Executable data content is a huge problem. Java is just the tip of the
iceburg. Microsoft is going to add weberized (did I just make a new term?)
verions of visual basic, OLE, COM etc.
> > And how do they determine when the
> >program goes south?
> It's a PC. It hangs. :) You can't tell you're hung
> once you're hung. :)
> UNIX is better, I suppose: it panics. :) I recall
> a number of in-kernel firealls for UNIX which have wedged
> or crashed machines. Proxy firewalls don't do that, admittedly.

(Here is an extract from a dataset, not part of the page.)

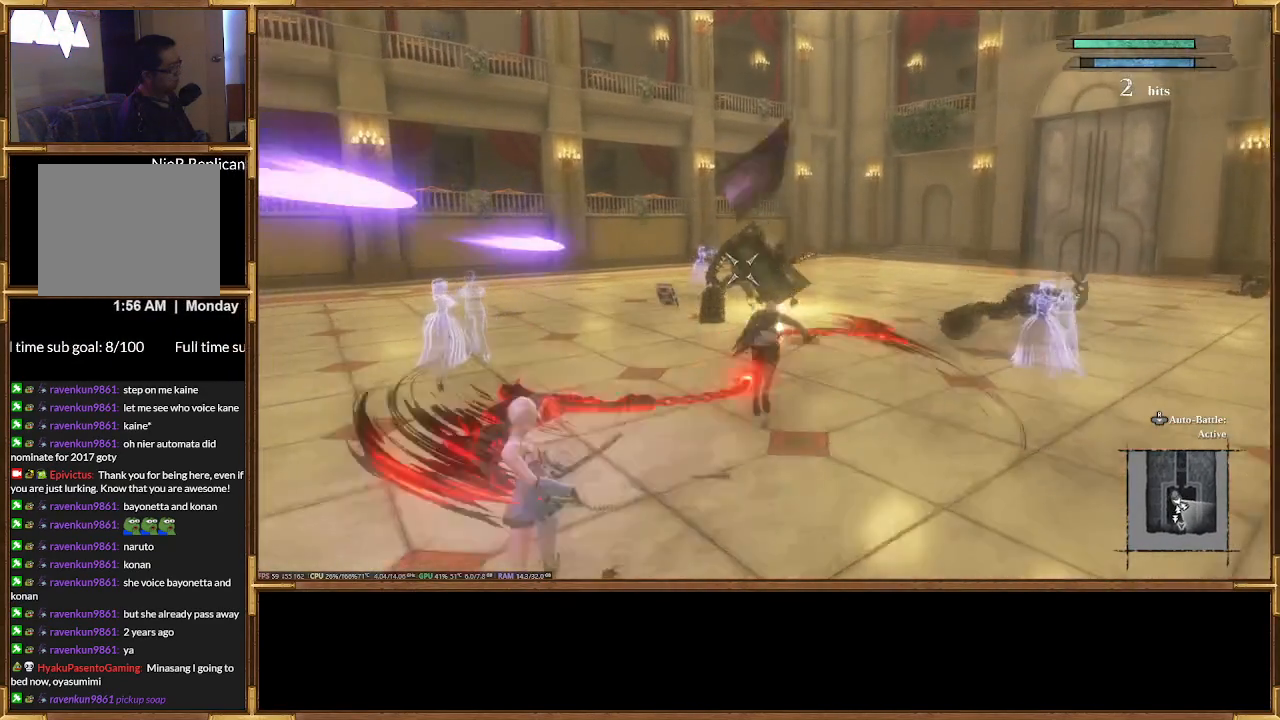
{"buttons": [], "events": [[67, "R2", "up"]]}
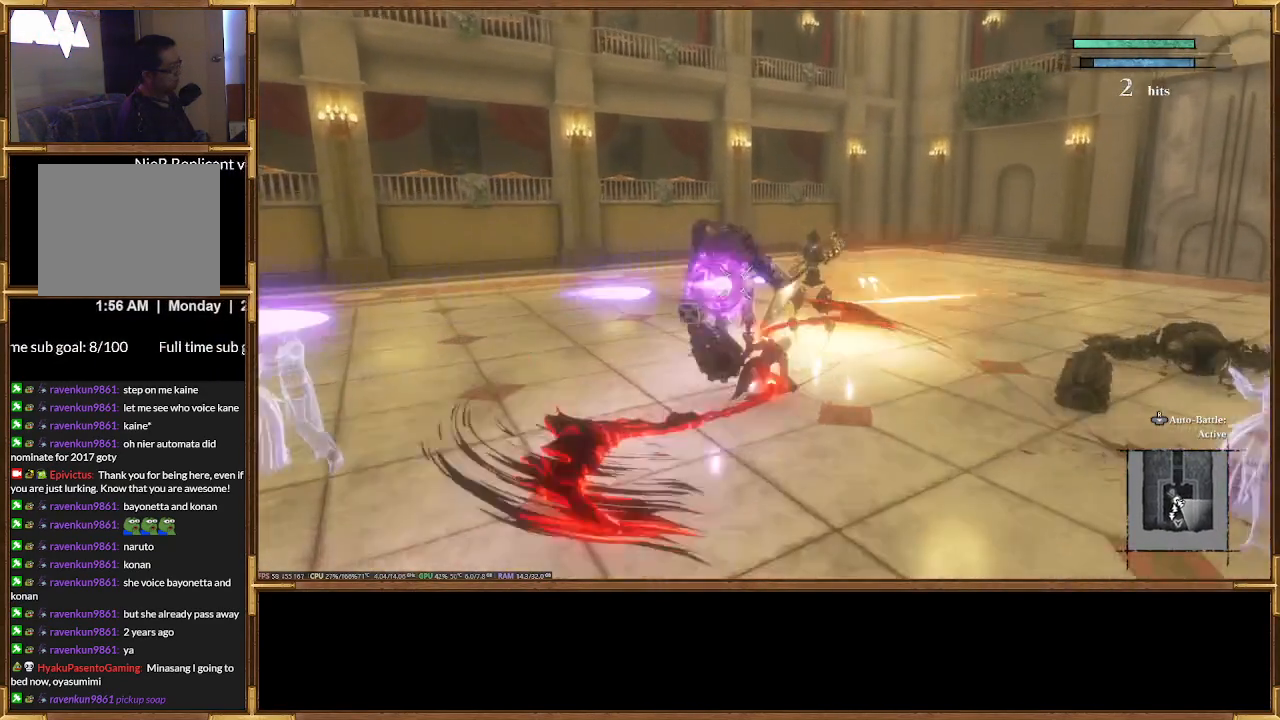
{"buttons": [], "events": []}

Not all south bound programs hang.
Secure Systems Engineering
AT&T Bell Labs
PS: When I first joined the list I posted that application level gateways
and packet filters could be made equivalent in terms of security, and
that the primary difference was one of performance and versatility.
You've since been doing some work with firewall performance metrics and
obviously have a great deal of experience with the security of both
approaches. What do you think? Are there significant performance
differences in the two approaches? What causes the performance differences?
I assume by your latest posting that you concur that packet filters
can be made as secure with sufficent effort.